Good! It meets our expectations.

In the muda::Logger system, LogProxy can be constructed from a LoggerViewer, which is a very simple object. The object sequence written to LogProxy will not be interrupted by other threads.

In the example above, we printed a dynamic array in a very cumbersome way. In fact, this cumbersome process can be encapsulated into an overload of __device__ LogProxy& operator << (LogProxy& o, ...), just like we printed Eigen Matrix before.

Implementation Details

From this section, we will briefly introduce the implementation details of muda::Logger. If you are not interested in this part, you can skip it boldly.

The muda::Logger system separates the push data and format processes:

push data refers to separating the output object into basic types and pushing them to a specific log buffer. In this process, we do not convert the object into a string.
format refers to converting basic types into formatted strings.

The push data process is completed in the GPU Kernel, and the format process is completed on the CPU (more specifically, we complete it when we call logger.retrieve()).

Though the push data process is atomic, we cannot guarantee that the push data process of different threads will not be interrupted. For example, the dynamic array printing example above. To solve this problem, we can record an ID when pushing data. This ID is called LogProxyID, which increases with the construction of the LogProxy object. We call the combination of "basic type bytecode + LogProxyID" LoggerMetaData. In this way, we know which LogProxy the basic type belongs to when we get each basic type.

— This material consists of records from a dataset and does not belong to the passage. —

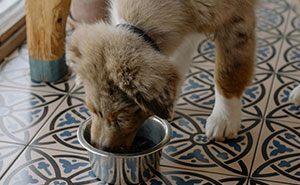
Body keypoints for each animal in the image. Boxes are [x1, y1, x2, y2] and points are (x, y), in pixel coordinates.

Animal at [67, 0, 256, 152]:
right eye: (91, 110)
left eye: (120, 117)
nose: (98, 147)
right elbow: (177, 62)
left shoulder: (236, 18)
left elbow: (228, 72)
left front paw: (224, 119)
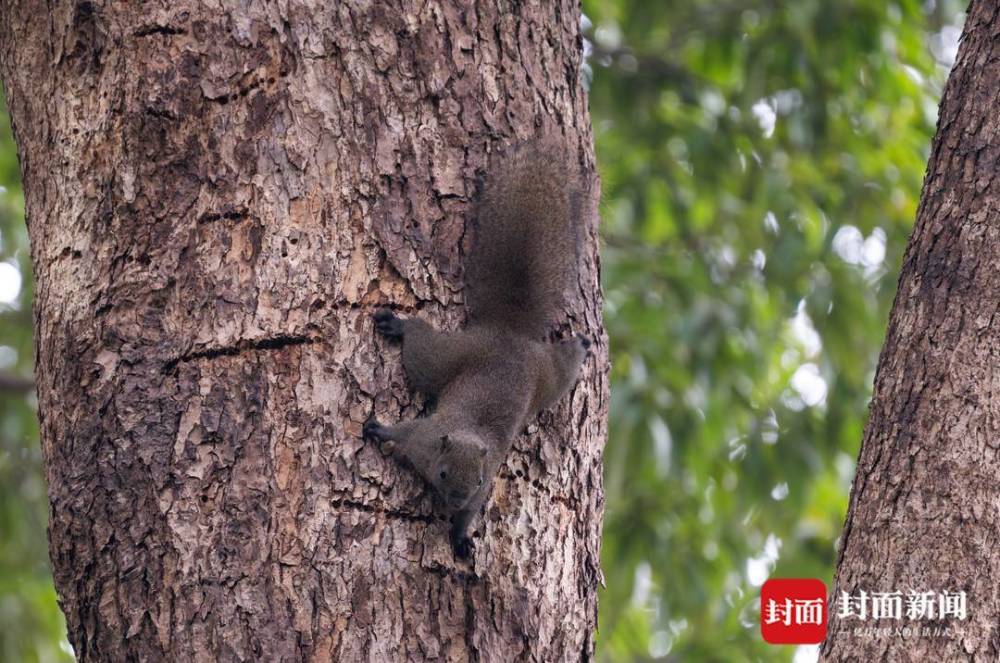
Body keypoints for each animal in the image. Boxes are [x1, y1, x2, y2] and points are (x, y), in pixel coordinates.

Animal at [364, 141, 588, 560]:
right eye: (443, 472)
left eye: (480, 478)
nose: (454, 499)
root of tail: (508, 333)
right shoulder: (423, 437)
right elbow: (402, 432)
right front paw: (379, 429)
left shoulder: (482, 486)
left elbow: (473, 512)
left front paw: (461, 536)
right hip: (453, 354)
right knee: (422, 350)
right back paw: (399, 326)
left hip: (545, 377)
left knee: (563, 368)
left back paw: (581, 346)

Later, we only need to perform a stable sort on LoggerMetaData when calling logger.retrieve() to restore the print order. For performance reasons, this Stable Sort uses cub::DeviceRadixSort (on the GPU) instead of std::stable_sort.

Summary

muda::Logger allows us to format output objects in the Kernel using << and allows us to overload the format output.`
LogProxy allows us to continuously output a dynamic array and keep the output process uninterrupted.
muda::Logger allows us to send the output result to any std::ostream.

Limitations

But muda::Logger has a fatal flaw:

When a cuda error occurs, if the cuda device cannot be recovered, the content printed in the Kernel cannot be retrieved. But printf can print output before the cuda device fails.